**元の文章:**
以前のことになりますが、母を通じ楠の会にお世話になっていました。現在はフルタイムで働いている、男性のひきこもり経験者です。会報に書いてみませんかとのお誘いを頂きましたので、ひきこもっていた頃の自分の内面を振り返ってみようかなと思います。
ひきこもりの背景や経緯や程度は人により様々のため、私の例に当たらないケースも少なくないと思います。親御さんへの怒りを強く持っておられる方は、多少当てはまるところがあるかもしれません。
私は幼い頃から、気質的なものからくる違和感が集団の中でありました。またその違和感を緩和するのではなく、強化するような歪で強めの家庭教育がありました。
小学校から周囲に馴染めず孤立しました。長年誰からも支援が得られず孤独を深め、青年期までかなり苦しい内面を抱えて過ごしました。

**やること:** 上にあるひきこもり経験の手記を、最後の文の後から書き進めてください。 この一覧は今回の作業には関わりません。

[コレクションから抜き出したエントリー]

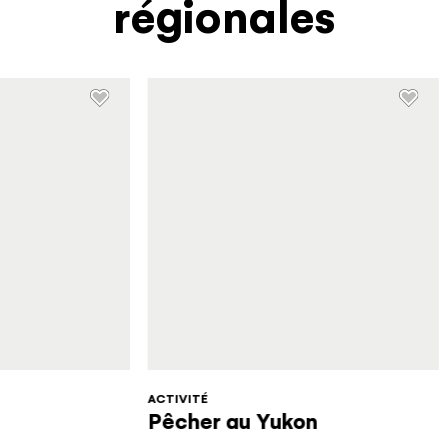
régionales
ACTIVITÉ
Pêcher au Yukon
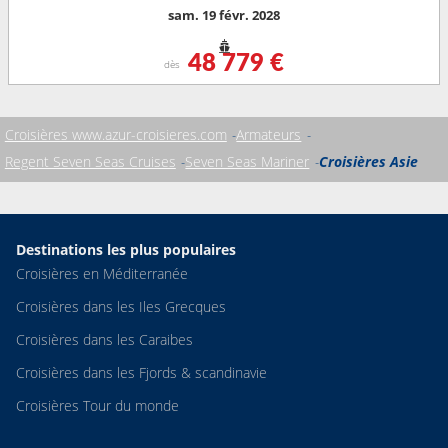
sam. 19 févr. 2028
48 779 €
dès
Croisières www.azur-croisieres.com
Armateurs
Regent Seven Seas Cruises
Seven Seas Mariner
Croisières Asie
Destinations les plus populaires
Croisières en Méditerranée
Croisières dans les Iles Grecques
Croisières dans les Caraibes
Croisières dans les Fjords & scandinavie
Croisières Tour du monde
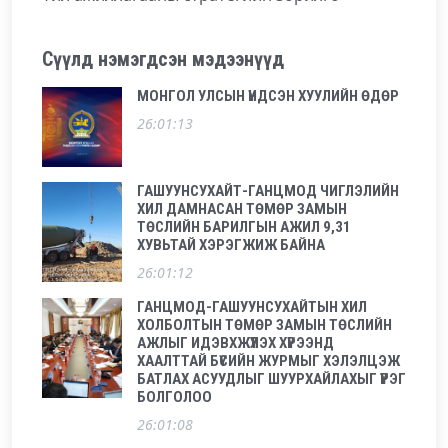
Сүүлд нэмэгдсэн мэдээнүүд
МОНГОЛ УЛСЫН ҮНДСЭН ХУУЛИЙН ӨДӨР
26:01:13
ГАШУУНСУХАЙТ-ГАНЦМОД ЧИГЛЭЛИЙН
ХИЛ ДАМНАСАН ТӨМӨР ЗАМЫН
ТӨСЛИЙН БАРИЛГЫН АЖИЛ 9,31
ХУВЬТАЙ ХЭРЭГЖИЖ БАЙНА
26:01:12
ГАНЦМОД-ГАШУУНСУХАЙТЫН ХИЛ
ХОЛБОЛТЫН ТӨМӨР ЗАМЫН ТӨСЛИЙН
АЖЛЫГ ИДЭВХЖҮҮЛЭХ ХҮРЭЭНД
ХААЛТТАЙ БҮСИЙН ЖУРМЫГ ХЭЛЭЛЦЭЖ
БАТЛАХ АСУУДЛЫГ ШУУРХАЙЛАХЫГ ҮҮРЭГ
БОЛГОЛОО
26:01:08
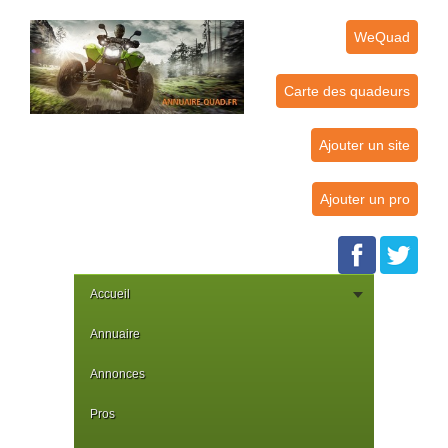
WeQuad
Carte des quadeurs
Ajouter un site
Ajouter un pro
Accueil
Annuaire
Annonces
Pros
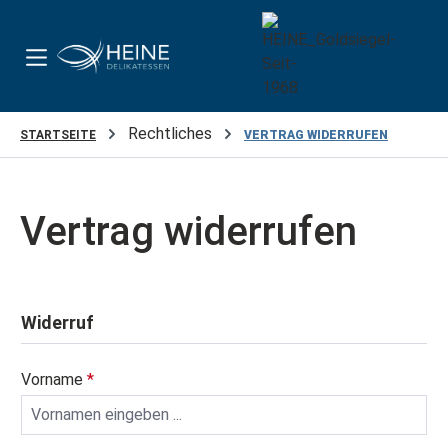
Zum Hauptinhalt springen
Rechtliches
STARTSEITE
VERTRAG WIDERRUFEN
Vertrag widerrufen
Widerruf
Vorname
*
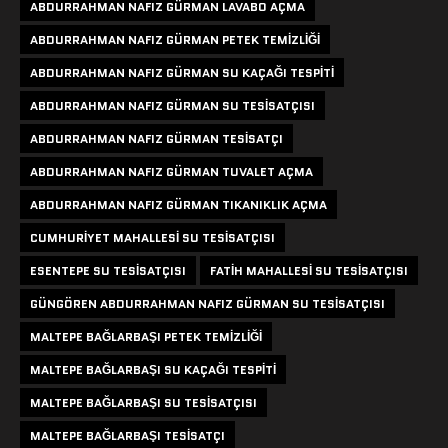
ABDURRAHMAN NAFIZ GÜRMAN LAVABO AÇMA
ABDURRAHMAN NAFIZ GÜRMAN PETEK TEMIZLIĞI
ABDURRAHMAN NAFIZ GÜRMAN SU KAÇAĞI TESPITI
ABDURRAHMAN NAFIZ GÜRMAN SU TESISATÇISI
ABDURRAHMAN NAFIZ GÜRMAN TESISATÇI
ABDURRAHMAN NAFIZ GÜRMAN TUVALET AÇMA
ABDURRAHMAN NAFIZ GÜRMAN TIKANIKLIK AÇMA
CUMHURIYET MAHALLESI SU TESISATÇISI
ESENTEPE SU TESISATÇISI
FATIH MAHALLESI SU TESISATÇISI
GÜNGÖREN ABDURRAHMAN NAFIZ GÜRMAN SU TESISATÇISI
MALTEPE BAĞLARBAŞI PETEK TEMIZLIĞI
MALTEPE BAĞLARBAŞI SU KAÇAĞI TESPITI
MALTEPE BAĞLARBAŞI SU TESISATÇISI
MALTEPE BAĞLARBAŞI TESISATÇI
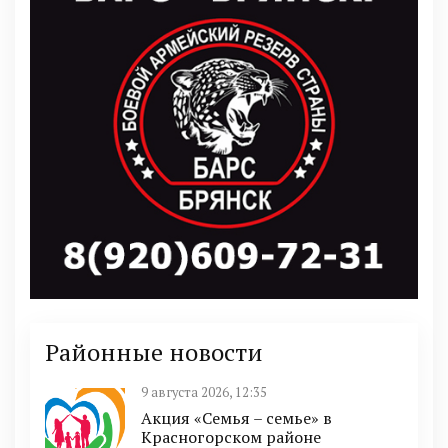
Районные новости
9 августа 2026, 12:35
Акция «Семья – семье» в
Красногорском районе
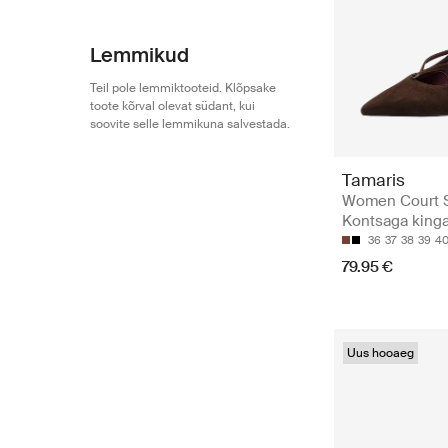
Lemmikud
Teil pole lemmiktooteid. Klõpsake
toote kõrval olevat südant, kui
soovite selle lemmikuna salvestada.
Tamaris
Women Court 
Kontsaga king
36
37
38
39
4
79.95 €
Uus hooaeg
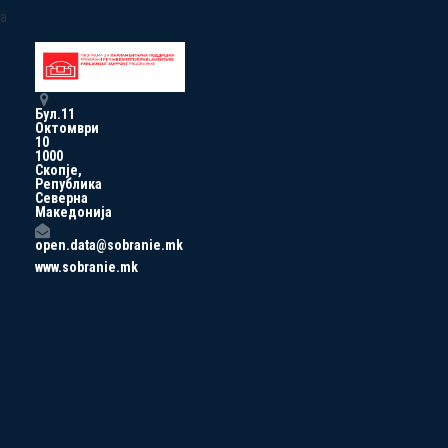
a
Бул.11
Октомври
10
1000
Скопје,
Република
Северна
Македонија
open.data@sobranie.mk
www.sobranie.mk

* * *

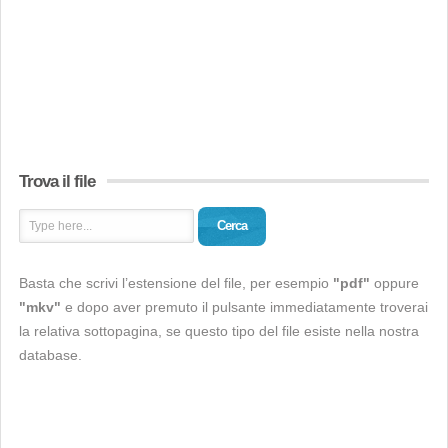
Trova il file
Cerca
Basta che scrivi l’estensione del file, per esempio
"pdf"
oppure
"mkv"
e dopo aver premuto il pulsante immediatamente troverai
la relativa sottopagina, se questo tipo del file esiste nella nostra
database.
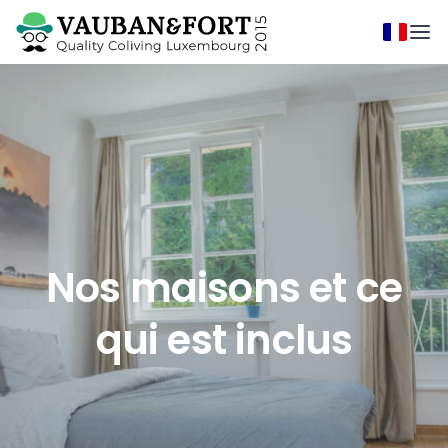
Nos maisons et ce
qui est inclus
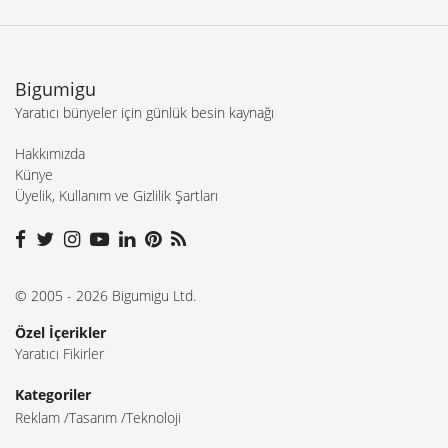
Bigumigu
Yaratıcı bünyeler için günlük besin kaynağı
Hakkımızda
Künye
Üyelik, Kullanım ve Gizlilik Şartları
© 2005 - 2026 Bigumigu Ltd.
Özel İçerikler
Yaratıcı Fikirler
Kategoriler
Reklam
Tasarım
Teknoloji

...

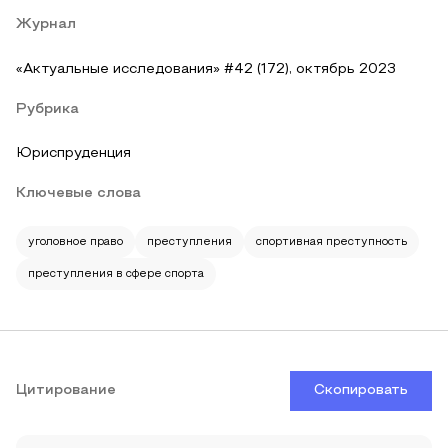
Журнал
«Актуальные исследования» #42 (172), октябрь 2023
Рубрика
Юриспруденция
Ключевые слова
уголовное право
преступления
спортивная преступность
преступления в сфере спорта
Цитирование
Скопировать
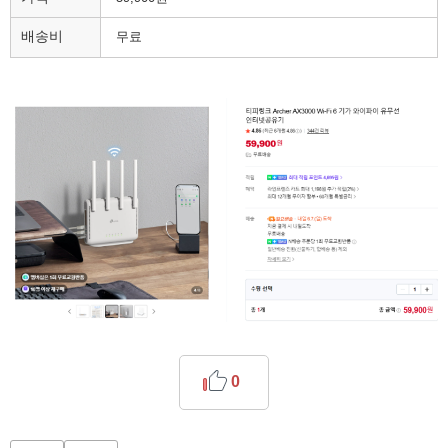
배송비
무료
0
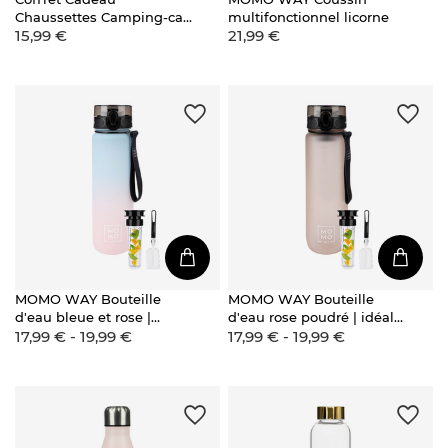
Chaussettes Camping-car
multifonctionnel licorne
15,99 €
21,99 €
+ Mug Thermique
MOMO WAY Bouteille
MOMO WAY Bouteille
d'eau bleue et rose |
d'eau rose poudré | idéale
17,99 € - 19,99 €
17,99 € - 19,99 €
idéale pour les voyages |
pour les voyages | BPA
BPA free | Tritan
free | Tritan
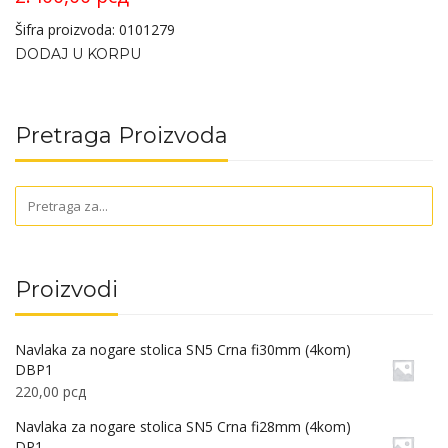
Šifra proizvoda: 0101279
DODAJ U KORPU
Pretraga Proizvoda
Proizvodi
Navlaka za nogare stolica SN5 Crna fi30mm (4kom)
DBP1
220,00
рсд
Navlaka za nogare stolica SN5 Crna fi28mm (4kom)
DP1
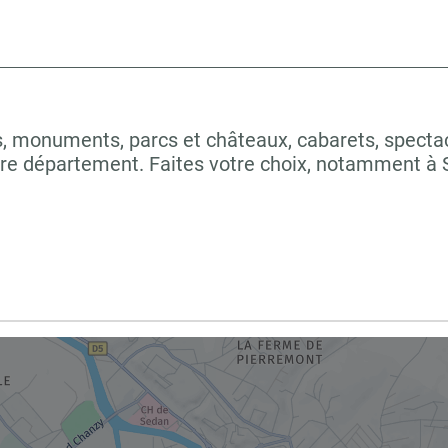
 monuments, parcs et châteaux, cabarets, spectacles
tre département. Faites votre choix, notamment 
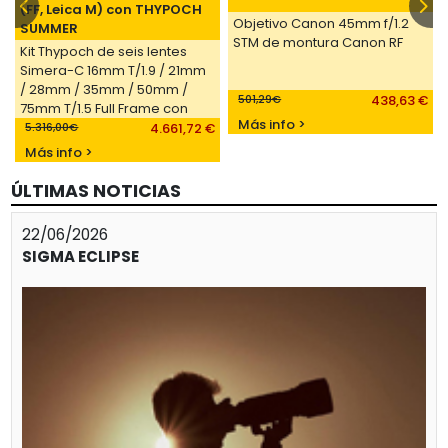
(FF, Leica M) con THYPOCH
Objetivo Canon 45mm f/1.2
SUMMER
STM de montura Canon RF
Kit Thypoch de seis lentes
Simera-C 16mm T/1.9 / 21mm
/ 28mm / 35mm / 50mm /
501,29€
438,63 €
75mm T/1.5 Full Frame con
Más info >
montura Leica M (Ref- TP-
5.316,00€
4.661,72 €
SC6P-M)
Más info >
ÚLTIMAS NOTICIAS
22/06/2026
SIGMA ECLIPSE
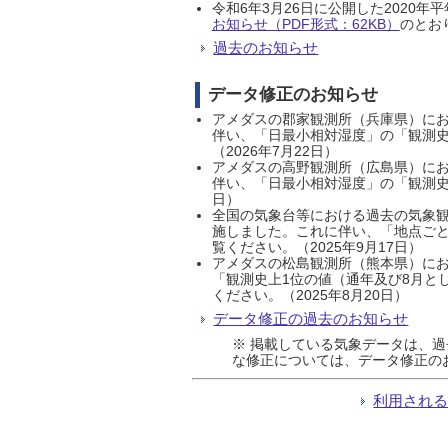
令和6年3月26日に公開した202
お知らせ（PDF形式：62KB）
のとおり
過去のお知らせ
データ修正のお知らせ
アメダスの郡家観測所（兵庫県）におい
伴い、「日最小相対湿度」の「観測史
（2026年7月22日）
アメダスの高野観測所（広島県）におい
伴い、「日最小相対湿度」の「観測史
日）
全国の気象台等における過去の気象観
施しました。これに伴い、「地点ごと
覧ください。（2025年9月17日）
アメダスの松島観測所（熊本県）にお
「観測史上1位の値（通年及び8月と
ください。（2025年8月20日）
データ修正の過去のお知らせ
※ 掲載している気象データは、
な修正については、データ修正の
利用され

**作業の結果:**
親は学校に私を押し戻すしか策がなく、ドロップアウトもできません。この時期にしか経験できない同年代との数々の交流の機会が得られないまま、形ばかりに大学を出ることになりました。就職はしませんでした。このような経過をたどって育った人間が親をどのように見ることになるかというと、敵以外の何者でもないということになります。子供にとり親は創造主ですから、親は精神的苦痛を与えるために自分をこの世界に置いたと感じていました。悪意でそうしていると考えることで、自らの境遇を自身に説明していました。
子は当初、親との関係を窓とし、親以外の他者と関係します。親との関係という基本的なソフトウェアが汚染されると、子は自分由来の確かな精神的基盤を獲得しないうちは、他者とのどんな些細な場面においても親とのぎくしゃくした関係を持ち出すことになり、失敗体験が蓄積されていきます。
親由来の関係性では他者との場面で躓きが生じ、自分独自の関係の仕方を上手く築いていくことができません。結果的に親由来の関係性に回帰し、ひきこもるという状態を続けていたと思います。無力な私は親を強大な存在と見なしていたのですが、もちろんそんなことはありませんでした。親も子供の難しい性質の前に無力で無策であるゆえに、子供の抱える問題に対し硬直的な対応を繰り返していたと考えられます。ひきこもっている生活を変えていこうとする中で、親のサイズが適正に見えるようになるということがあったと記憶しています。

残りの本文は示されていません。